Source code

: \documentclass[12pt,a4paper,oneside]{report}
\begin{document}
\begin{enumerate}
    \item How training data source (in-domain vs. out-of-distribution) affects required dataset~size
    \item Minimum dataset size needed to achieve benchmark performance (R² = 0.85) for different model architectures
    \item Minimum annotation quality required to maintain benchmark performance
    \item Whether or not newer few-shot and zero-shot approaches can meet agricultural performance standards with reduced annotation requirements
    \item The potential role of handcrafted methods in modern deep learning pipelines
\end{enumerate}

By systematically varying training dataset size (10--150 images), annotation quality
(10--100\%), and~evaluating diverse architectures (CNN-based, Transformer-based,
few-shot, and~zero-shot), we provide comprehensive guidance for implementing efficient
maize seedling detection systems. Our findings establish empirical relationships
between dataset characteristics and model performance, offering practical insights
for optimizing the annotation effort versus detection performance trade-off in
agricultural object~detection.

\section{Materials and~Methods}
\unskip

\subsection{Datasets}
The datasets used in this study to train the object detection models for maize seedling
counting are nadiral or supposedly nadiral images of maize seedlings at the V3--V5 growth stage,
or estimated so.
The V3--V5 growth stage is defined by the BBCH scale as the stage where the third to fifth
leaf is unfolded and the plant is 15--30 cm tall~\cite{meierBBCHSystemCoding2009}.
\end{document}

Activity |
Each line from the one containing "leaf is unfolded" to the end of the records should be echoed exactly, and no other line.

Solution to this problem |
leaf is unfolded and the plant is 15--30 cm tall~\cite{meierBBCHSystemCoding2009}.
\end{document}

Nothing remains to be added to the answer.